The G2019S mutation within the kinase domain of Leucine-rich repat kinase 2 (LRRK2) is the most common reported and studied cause of familial Parkinson’s Disease (PD). LRRK2 has been associated with many cellular pathways, but its exact role is still to be elucidated. Using Drosophila as a model for PD, the role of the protein is examined.
In this project, we found that dLRRK loss-of-function (dLRRKLOF) flies had an age- dependent visual deficit that was rescued with the expression of the native gene (dLRRK) in non-neuronal cells (fat body and pigment cells) bolstering the suggestion of protein’s ability to transport cell-cell. Furthermore, placing mutations of different eye colour genes encoding proteins normally involved in vesicle trafficking in the dLRRKLOF background caused a loss of viability in combination which suggests a role for dLRRK in regulating pigment granules specifically and in the lysosomal pathway in general.
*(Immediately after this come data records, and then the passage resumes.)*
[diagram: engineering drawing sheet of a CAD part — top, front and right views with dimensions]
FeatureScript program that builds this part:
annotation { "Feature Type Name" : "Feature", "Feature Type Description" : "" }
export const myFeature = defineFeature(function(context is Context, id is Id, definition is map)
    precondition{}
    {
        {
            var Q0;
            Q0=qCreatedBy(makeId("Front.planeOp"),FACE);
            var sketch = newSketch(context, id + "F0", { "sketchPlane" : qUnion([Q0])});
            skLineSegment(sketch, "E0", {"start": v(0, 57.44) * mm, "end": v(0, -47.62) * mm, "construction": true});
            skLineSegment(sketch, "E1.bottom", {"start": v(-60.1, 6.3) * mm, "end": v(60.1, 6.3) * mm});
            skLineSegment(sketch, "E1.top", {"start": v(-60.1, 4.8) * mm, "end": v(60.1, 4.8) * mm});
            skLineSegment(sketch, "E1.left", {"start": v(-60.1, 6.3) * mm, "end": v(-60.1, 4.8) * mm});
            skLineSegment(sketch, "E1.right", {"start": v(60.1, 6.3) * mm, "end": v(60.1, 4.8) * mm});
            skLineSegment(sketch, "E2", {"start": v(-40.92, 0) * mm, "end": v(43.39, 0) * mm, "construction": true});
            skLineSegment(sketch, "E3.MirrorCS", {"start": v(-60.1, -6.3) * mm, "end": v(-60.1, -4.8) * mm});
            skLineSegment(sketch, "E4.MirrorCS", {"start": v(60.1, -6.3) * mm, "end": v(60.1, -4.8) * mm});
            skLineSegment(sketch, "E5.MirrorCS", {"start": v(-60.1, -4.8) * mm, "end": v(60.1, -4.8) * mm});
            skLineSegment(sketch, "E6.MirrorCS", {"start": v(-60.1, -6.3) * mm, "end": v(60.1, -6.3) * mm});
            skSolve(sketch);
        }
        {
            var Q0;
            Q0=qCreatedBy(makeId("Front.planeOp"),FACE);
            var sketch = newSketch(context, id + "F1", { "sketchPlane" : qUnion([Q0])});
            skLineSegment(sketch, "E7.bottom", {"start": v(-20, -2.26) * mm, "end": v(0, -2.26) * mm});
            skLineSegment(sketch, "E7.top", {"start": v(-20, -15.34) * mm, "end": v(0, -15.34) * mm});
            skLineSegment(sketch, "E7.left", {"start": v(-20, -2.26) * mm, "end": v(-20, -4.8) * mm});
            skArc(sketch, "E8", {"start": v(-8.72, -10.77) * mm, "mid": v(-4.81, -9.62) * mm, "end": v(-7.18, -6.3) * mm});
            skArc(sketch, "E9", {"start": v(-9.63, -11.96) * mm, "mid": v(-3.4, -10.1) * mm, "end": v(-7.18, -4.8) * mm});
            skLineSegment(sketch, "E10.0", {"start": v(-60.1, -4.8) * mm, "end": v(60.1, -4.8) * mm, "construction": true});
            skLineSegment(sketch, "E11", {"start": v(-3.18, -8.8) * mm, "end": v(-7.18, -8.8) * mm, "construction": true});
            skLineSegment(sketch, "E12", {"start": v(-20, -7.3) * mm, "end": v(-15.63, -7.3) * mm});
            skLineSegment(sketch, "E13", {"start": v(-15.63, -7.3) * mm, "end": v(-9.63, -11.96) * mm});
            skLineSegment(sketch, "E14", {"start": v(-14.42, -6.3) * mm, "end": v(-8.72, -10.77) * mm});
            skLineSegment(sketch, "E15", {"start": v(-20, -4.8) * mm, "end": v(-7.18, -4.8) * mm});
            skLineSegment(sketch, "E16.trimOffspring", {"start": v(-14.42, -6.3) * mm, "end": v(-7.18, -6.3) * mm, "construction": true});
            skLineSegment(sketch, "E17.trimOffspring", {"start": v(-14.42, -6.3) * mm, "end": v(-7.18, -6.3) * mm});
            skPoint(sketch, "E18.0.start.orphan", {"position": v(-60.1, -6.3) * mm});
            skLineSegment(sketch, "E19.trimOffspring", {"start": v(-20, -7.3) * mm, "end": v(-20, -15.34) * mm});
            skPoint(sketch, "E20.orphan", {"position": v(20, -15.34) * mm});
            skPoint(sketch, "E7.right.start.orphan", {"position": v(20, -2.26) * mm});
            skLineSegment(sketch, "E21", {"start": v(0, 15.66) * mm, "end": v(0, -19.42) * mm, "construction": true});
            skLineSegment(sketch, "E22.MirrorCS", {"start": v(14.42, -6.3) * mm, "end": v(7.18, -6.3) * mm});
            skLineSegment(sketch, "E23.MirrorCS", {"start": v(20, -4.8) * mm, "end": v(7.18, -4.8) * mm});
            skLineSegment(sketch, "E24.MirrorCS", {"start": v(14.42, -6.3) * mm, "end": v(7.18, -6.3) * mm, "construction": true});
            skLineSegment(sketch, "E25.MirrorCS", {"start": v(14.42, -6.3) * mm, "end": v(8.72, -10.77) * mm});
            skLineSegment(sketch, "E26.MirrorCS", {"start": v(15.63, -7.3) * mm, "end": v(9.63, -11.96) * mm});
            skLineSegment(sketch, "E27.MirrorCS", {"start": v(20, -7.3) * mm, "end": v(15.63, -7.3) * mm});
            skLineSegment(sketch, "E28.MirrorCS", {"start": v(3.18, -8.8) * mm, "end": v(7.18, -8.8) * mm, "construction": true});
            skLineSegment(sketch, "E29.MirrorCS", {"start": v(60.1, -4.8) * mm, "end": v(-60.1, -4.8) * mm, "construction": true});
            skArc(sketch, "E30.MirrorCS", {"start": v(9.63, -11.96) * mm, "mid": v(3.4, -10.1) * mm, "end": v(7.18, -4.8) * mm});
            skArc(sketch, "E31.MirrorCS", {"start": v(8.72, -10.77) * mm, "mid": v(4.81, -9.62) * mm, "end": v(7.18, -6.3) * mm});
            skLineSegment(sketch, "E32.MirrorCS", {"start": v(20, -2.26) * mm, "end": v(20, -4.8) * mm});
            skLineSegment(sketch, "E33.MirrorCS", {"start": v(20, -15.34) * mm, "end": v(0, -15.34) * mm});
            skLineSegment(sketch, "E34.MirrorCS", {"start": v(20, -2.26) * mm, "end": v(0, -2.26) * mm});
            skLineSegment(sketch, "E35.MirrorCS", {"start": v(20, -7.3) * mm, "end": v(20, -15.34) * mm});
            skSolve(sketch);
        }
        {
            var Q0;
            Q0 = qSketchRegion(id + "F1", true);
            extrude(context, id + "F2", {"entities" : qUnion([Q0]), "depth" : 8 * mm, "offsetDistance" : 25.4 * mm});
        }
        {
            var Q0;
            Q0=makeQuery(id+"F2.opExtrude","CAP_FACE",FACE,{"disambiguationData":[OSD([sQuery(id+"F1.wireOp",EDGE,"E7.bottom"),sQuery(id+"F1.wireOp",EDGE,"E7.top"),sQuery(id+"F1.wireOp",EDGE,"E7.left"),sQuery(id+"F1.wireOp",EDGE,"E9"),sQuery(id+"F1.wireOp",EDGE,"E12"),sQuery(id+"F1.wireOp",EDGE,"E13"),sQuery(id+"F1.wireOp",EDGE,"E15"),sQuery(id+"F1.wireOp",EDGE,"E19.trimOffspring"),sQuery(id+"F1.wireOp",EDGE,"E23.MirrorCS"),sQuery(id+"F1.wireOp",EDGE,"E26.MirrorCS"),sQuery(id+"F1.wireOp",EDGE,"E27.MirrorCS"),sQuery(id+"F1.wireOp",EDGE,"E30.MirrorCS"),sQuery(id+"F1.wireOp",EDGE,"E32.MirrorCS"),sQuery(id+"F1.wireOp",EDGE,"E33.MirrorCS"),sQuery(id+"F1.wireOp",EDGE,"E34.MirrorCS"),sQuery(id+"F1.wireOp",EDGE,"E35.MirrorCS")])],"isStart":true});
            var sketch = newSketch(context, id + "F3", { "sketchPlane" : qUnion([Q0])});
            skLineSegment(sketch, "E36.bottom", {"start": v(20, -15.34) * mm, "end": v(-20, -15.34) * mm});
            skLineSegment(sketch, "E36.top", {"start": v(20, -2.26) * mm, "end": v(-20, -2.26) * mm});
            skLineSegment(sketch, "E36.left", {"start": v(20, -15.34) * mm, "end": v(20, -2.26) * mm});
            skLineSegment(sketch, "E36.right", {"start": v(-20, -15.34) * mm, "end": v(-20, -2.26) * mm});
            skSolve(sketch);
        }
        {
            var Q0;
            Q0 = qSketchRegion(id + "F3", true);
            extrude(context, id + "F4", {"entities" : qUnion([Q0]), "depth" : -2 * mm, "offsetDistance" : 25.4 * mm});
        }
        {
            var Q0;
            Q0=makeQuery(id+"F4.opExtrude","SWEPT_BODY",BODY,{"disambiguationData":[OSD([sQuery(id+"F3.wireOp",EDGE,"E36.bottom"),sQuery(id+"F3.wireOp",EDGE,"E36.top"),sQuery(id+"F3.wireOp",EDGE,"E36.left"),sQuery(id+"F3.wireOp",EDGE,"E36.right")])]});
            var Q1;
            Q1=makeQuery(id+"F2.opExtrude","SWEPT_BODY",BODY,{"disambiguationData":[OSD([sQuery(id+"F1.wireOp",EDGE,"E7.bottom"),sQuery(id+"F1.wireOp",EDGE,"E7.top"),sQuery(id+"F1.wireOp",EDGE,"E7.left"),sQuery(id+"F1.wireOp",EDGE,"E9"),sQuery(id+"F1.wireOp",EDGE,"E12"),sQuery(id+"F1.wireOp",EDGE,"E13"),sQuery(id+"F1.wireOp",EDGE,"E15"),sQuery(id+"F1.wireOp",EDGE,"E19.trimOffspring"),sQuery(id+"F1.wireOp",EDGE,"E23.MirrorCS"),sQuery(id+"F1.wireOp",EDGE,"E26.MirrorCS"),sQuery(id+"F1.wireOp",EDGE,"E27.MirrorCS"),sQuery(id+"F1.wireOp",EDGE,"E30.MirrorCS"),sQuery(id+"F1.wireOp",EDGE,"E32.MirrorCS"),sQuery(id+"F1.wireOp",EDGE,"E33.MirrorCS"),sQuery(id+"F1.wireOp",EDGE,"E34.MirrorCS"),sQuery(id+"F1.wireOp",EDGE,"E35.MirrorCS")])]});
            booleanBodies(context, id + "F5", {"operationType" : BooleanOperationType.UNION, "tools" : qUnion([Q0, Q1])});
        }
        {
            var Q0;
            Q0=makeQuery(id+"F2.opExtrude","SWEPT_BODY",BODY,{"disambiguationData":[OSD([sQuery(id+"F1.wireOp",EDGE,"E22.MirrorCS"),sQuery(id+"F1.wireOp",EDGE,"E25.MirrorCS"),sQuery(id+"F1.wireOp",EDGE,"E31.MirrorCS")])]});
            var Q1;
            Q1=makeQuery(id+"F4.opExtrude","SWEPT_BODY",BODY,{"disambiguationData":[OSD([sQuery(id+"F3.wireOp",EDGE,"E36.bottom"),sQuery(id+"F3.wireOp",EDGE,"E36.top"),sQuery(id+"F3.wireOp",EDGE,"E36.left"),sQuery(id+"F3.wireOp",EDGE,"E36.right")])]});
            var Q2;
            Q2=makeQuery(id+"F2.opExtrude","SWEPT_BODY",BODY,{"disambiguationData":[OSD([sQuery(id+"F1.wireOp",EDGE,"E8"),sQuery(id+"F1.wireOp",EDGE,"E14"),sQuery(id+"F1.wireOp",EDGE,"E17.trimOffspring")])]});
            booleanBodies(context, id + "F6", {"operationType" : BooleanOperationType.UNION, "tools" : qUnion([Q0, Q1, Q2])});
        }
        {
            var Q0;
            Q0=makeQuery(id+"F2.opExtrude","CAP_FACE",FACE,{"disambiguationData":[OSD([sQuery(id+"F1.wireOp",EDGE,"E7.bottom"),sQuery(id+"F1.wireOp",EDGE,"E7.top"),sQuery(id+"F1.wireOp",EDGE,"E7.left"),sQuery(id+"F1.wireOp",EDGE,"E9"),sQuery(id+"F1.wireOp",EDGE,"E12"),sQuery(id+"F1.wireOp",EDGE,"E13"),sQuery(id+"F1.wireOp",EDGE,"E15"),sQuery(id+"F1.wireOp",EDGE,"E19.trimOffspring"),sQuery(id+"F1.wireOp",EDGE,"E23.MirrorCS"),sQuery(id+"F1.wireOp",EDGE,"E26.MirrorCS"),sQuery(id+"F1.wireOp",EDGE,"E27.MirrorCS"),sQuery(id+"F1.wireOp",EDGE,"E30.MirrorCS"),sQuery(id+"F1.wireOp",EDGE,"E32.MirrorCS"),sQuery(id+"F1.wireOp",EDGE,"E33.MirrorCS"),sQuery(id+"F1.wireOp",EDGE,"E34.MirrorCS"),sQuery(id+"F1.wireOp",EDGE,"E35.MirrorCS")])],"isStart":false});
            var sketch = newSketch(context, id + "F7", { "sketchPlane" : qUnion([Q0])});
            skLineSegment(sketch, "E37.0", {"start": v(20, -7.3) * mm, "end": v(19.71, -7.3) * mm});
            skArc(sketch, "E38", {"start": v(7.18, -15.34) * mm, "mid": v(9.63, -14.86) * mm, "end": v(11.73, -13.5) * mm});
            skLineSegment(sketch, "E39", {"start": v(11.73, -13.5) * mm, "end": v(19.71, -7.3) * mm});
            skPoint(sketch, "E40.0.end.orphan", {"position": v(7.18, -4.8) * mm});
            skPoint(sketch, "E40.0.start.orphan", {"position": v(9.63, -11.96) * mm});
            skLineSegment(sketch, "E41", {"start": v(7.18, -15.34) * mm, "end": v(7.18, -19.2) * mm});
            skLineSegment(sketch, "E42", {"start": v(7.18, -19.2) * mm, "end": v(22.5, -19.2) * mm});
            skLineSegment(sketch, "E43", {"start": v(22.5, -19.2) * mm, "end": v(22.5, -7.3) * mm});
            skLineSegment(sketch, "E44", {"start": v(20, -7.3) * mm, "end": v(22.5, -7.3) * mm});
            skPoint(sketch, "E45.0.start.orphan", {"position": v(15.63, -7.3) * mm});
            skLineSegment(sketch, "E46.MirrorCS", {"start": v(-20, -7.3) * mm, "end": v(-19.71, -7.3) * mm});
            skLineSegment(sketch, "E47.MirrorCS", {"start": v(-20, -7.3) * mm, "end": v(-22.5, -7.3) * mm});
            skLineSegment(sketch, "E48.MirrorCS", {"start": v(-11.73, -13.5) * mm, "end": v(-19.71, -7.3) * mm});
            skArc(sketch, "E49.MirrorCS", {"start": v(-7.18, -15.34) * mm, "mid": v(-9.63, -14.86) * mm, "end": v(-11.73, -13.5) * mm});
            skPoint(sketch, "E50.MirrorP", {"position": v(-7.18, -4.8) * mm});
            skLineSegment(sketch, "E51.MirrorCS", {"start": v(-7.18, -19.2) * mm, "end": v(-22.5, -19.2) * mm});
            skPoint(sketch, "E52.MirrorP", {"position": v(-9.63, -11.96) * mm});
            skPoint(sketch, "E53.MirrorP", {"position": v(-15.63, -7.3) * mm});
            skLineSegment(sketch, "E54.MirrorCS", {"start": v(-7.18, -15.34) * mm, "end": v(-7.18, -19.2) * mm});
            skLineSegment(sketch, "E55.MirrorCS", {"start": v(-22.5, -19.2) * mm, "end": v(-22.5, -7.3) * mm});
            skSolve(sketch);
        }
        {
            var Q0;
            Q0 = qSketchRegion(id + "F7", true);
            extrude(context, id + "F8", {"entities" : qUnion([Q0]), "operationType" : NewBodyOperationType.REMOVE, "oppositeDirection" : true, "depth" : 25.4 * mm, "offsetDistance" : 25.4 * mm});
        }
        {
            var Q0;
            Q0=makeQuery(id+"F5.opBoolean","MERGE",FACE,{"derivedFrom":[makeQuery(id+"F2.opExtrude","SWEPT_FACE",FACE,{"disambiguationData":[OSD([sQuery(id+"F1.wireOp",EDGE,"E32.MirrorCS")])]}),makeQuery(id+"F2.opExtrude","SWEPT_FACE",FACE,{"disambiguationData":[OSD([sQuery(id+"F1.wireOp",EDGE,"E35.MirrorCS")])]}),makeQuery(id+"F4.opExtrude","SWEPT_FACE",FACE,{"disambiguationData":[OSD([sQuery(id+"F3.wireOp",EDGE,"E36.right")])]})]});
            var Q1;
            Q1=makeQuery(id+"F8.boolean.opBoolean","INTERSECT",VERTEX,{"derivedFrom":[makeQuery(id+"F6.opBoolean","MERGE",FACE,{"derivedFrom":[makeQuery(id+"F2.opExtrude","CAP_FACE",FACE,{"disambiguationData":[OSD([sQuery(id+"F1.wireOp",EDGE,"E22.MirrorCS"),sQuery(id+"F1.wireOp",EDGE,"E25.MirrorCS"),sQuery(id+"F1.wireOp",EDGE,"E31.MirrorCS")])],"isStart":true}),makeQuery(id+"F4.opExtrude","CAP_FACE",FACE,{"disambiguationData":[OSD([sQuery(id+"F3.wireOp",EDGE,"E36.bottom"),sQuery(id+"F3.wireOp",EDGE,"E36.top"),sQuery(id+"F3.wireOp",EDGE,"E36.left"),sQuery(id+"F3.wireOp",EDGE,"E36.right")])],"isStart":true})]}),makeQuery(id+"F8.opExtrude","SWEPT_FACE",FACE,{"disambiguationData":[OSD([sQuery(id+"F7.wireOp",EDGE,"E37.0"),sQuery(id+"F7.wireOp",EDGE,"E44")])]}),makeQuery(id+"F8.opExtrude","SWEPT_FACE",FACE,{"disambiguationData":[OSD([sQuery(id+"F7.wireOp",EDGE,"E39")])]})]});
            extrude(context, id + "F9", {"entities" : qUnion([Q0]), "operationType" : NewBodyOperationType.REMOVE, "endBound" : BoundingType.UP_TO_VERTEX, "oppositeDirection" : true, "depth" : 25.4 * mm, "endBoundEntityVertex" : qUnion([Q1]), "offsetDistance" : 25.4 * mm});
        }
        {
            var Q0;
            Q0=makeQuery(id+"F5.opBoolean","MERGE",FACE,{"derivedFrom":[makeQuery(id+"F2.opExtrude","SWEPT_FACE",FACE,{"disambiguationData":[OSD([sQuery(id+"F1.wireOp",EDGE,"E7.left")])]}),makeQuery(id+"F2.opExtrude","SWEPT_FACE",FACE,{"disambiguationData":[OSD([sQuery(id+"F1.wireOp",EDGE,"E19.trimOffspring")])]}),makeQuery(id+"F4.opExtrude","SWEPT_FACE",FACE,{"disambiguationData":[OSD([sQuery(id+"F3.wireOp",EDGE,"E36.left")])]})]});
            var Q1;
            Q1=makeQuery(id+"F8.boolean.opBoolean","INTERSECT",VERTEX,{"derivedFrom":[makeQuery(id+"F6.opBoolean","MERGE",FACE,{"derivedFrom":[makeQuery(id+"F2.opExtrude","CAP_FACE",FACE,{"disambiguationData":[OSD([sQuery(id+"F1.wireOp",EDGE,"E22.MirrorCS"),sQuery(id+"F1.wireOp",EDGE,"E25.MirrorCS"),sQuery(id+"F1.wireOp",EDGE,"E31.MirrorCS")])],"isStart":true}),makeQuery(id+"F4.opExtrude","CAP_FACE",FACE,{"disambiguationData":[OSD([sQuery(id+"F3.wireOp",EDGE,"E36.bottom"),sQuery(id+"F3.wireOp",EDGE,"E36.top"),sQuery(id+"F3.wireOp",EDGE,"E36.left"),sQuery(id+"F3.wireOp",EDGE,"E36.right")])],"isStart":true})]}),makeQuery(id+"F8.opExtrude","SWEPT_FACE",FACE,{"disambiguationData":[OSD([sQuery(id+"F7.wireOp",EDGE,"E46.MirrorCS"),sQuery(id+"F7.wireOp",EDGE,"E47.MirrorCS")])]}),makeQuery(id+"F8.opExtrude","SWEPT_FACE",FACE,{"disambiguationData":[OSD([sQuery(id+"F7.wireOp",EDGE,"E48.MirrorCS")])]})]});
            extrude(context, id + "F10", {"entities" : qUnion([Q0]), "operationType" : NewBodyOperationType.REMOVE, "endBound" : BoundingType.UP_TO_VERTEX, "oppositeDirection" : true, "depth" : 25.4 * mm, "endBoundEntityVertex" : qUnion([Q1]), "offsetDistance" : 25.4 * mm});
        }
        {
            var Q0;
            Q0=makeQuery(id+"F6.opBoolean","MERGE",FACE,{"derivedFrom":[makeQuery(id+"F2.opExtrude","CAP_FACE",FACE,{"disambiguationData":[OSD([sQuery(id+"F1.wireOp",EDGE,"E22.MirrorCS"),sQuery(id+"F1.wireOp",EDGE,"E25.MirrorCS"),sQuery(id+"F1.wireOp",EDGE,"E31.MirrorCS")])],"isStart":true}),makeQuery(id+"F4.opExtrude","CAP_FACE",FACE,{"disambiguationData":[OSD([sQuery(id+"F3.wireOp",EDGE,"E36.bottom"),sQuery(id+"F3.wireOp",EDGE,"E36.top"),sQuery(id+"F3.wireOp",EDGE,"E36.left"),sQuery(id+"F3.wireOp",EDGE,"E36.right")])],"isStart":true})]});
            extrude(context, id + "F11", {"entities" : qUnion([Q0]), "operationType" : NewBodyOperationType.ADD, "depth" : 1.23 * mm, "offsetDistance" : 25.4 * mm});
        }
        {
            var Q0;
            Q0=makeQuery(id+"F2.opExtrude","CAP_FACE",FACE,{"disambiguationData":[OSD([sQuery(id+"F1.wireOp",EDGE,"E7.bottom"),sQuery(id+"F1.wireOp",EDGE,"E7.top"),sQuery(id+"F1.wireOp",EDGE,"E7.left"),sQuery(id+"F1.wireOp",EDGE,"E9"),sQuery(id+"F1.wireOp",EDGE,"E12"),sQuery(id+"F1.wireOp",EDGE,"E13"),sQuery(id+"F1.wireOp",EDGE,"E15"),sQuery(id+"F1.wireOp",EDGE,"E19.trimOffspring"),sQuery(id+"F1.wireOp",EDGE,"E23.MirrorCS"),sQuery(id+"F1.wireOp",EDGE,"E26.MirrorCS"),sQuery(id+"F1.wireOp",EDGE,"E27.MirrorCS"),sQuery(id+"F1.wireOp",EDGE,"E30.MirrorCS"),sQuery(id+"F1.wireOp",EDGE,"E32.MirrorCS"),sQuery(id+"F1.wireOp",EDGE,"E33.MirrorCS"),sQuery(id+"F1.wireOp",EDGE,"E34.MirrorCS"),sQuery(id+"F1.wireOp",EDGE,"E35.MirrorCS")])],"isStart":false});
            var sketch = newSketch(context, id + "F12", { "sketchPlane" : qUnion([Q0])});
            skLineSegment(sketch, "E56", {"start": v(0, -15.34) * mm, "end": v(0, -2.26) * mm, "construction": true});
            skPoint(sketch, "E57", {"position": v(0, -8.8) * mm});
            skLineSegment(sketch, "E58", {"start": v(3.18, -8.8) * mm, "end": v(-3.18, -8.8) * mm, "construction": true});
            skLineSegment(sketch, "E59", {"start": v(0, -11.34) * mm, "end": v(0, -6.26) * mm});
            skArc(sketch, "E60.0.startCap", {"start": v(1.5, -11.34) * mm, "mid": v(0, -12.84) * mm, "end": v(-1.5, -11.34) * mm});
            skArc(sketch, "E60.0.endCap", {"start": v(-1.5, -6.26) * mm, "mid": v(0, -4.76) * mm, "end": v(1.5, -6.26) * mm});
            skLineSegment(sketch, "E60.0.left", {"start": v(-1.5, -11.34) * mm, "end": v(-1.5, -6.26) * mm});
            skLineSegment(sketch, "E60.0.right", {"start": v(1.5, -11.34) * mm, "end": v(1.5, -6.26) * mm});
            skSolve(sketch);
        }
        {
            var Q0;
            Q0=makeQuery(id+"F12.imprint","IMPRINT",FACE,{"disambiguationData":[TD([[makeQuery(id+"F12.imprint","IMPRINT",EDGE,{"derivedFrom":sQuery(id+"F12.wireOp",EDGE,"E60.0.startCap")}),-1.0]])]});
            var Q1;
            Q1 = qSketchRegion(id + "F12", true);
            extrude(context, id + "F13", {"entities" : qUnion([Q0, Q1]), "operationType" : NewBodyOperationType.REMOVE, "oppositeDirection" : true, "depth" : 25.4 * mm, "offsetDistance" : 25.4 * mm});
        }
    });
In a gain-of-function approach, young flies expressing LRRK2-G2019S in dopaminergic (DA) neurons and pigment cells demonstrated an aberrant electroretinogram (ERG) indicating a failure in their ability to adapt to light. This was partially complemented by anatomical assessment where expressing LRRK2-G2019S in pigment cell caused flies to have larger deep pseudopupil (DPP) than the controls indicating defective eye function.
Finally, mutations in LRRK2 are thought to potentially affect the stability of the protein in fly model as well as in cells. We used two kinase inhibitors (vitamin B12 and MLi-2) with different mode of actions to test their effect on LRRK2 stability. We showed that these two inhibitors might variably affect LRRK2 stability dependent on the mutation on the protein.